By Eli Altzman
He asks if she has a light. When she answers, her voice stays in the air with her pale breath, noticeable for a second before dissolving. She digs deep through the contents of her bag. Just as he starts to think he's wasted her time she produces a lighter and offers it to him.
     As if plucked from the sun, the lighter flicks on, an orange minaret of warmth in an empty expanse of winter. The wind is howling to summon its pack; the flame shimmers-swaying this way and that, burning high and diminishing, dodging the swirling lashes of the wind. He inhales his cigarette as he slogs back to his apartment, wading through fatigue. She remains at the station, standing in wait for a late-night train to drag itself into the hollow cathedral of a station. 
     The smoke warms his chest. It gives him something to burn. It has an old warmth that casts the mind back into the soft embrace of memory. He thinks about the woman with her lighter as the winds shove him around as he walks. He thinks about having to walk the same route through the cold every night, braving the hostile chills, or maybe letting the wind carry him off on its drafts to an unknown place and future.
     It's burned down the filter by the time he reaches the front door, so he flicks it away into the night before he swings it open. He trudges up the stairs to his apartment and prays to whoever is listening that his legs don't collapse under his weight. He prays that there is someone to listen. He opens the door and makes small talk with the woman whose side he vowed to be at years ago. He has stood there like a sentinel but they both have been worn down. The heat in the apartment stings his cold-tempered face and makes him wince. His breath is still smoldering and he tastes it in his food.
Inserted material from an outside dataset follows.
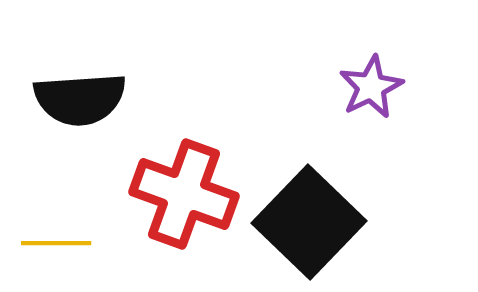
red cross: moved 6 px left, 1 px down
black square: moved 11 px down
He smoked when they wandered in their youth, back when the wind couldn't budge them with hurricane gusts. Now the air feels heavy. He knows she can smell the smoke on his breath, but he has grown out of trying to deny it. Outside, the clouds are diving and billowing into each other in the dark sky, riding the air like buckling steeds. Inside, the warmth has grown stifling , the air still, the silence undying. They've said next to nothing tonight; they've had nothing to say for years.
     They have fenced themselves in with each other. They want to run against a wind that's unable to move them. But not now. Now, the air will stop in its place, and they will walk back to their bedroom in silence. A window is open there, and the chilling wind from outside has nested comfortable, swirling about like an eel through water. Come the morning, the air will have the old warmth, but the man and his wife both know that it will soon dissipate like smoke in the wind; back into the infernal heat that haunts their apartment like an ancient specter.
     At the station, the woman with the lighter will raise her heavy eyes to see the anticipated train barrel in, blowing gusts of air into the cavernous station. The doors slide open, and she moves along.